Existing post-process "logging" or measuring devices are inadequate because operators cannot feasibly stop and restart the fracturing job to take a measurement. Fracturing fluid is generally pumped into the formation at extremely high pressure, to force open the fractures, and an increasing proportion of sand is added to the fluid to prop open the resulting fractures. Stopping the pumping will relieve the pressure, and depending on the point at which it occurs, undesirable results may occur, such as the closing of the fractures, the reversal of fluid flow back into the wellbore, or the build-up of sand in the hole. Then, after the "logging" operation is completed, the pumping cannot be restarted at the point at which it was left off. Instead, the fracturing job would have to be redone from scratch, with unpredictable results, and it may even be impossible or impractical to redo the job at all.

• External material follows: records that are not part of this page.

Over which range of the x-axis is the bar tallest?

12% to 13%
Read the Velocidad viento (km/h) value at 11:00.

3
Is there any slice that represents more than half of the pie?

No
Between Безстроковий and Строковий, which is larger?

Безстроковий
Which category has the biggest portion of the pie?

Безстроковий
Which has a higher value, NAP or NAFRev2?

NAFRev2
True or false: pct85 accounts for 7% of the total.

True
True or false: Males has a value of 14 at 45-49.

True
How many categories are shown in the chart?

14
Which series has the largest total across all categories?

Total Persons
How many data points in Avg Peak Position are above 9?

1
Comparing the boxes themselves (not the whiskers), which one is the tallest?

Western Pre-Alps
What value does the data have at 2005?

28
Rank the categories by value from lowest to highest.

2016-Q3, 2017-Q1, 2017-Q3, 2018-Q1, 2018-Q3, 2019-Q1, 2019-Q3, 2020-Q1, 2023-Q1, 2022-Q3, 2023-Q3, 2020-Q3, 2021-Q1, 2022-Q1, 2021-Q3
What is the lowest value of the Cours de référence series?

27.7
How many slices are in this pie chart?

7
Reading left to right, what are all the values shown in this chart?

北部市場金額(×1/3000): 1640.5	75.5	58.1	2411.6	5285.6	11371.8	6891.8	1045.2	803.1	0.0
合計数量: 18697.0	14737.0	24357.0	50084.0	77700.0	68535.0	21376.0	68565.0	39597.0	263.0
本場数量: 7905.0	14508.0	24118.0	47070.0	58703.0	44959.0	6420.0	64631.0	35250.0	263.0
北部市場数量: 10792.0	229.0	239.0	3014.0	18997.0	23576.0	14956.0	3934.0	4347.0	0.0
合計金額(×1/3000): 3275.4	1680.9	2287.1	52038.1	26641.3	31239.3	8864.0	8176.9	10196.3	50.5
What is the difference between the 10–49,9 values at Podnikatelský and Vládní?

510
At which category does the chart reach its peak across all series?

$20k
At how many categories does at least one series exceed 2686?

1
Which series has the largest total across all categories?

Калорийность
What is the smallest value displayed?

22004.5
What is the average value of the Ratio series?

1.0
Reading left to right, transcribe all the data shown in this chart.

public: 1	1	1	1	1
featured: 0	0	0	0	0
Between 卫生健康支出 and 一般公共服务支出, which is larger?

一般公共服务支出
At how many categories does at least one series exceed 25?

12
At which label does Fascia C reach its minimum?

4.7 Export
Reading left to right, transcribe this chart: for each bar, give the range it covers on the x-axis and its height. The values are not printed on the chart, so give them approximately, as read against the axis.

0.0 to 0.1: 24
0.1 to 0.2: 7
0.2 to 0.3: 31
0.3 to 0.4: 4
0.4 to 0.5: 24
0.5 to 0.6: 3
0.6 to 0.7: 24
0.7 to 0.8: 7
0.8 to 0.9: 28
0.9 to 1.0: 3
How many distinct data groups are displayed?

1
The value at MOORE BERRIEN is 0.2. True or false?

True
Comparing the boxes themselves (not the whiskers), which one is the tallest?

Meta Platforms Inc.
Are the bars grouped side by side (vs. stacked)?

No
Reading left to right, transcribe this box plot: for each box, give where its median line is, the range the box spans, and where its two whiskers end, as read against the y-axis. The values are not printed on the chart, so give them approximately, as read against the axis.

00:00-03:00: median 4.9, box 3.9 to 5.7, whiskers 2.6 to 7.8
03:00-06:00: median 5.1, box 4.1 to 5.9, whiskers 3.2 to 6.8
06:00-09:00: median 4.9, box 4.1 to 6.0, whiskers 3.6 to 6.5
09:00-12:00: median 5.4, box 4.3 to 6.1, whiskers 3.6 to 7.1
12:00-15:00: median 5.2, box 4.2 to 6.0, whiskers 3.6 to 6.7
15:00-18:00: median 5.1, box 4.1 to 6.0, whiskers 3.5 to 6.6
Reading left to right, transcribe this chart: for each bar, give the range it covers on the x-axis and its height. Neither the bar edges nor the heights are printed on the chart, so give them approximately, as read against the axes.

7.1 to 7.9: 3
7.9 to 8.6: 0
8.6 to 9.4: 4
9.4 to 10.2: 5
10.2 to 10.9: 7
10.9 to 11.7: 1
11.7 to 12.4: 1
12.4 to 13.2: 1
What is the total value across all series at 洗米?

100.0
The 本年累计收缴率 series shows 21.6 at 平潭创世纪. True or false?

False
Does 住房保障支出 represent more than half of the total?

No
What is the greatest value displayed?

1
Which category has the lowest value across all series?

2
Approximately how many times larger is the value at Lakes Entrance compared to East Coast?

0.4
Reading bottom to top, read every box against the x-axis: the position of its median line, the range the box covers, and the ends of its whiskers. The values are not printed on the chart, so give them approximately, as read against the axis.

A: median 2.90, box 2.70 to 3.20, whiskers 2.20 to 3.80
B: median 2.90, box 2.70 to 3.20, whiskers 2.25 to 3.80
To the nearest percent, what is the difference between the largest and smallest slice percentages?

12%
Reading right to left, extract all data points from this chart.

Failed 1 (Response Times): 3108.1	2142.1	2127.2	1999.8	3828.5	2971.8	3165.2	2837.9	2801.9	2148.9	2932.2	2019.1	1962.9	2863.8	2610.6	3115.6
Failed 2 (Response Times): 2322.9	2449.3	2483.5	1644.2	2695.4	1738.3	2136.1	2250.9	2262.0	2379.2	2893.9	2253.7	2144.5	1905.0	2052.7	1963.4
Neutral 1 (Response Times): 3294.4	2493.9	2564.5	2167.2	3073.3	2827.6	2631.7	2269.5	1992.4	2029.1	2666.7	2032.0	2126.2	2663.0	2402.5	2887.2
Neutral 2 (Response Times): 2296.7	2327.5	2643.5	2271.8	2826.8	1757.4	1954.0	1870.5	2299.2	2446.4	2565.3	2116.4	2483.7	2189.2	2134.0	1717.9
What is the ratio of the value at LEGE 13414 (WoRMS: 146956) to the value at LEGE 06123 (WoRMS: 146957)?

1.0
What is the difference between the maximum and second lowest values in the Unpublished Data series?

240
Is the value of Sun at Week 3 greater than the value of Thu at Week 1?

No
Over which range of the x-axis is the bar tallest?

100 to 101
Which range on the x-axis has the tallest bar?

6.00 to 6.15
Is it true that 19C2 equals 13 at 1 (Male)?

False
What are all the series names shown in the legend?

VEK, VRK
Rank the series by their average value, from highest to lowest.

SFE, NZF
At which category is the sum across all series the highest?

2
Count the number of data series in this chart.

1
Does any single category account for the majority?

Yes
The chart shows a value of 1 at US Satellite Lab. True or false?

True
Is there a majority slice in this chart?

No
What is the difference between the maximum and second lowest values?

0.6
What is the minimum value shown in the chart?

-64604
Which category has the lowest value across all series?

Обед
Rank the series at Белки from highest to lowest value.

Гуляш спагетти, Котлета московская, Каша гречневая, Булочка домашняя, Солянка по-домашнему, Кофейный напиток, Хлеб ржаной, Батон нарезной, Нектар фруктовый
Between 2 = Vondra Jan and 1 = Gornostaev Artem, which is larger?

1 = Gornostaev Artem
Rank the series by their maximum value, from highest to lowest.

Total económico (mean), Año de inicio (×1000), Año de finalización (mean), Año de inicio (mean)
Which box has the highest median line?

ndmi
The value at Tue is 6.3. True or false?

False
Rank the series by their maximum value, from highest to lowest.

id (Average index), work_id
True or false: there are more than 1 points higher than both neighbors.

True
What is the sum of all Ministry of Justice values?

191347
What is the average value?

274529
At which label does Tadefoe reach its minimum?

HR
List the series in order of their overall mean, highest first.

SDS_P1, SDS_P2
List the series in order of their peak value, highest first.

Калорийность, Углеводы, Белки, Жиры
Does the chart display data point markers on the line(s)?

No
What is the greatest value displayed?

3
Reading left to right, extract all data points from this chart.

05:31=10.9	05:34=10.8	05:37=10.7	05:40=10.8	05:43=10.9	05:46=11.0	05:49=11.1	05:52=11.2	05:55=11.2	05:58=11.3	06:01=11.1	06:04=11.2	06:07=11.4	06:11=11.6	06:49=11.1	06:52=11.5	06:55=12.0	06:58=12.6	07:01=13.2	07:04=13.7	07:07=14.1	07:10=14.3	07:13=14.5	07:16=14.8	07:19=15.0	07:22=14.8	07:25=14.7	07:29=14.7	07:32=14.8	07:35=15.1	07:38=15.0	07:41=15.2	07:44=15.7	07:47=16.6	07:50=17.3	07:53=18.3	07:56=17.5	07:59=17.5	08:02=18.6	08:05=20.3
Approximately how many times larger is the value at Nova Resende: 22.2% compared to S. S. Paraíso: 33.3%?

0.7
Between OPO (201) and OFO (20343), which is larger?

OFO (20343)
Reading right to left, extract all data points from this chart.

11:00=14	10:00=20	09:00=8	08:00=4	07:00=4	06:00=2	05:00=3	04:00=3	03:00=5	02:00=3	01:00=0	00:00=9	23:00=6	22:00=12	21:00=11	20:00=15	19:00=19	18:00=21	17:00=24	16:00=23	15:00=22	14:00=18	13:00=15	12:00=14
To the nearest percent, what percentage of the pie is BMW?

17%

As a consequence, current methods of fracturing are an art, not a science, in that skilled operators must make educated guesses at factors such as the length of the fracturing job and the rate of increase of sand concentration. Current measurement methods allow only a retrospective view of the fracturing job, in other words, only after any damage has already been done.
By contrast, real-time fracture growth monitoring would allow well operators to control fracture dimensions and to efficiently place higher concentrations of sand proppants in the desired reservoir interval. If the fractures came close to extending out of the desired zone, the operator could terminate the fracturing job, automatically or manually. In addition, real-time analysis of the ongoing treatment procedure would allow the operator to determine when to pump greater concentrations of sand proppant, depending on factors such as the vertical and lateral proximity of oil-water contacts with respect to the wellbore, the presence or absence of water-producing strata, and horizontal changes in the physical properties of the reservoir rock.
Thus, it is an object of this invention to provide systems and methods for quantitatively monitoring in real time the developing growth of hydraulic fractures during the hydraulic fracturing process.
It is another object of the invention to provide systems and methods permitting more accurate placement of sand and other proppants in the reservoir via fracturing fluids.
It is another object of the invention to provide systems and methods for allowing better control of the fracturing process.
It is another object of the invention to provide systems and methods for preventing the problem of fracturing "out of zone."
It is another object of the invention to provide systems and methods for improving the reliability of hydraulic fracturing methods.
It is another object of the invention to provide systems and methods for improved automation of the hydraulic fracturing process.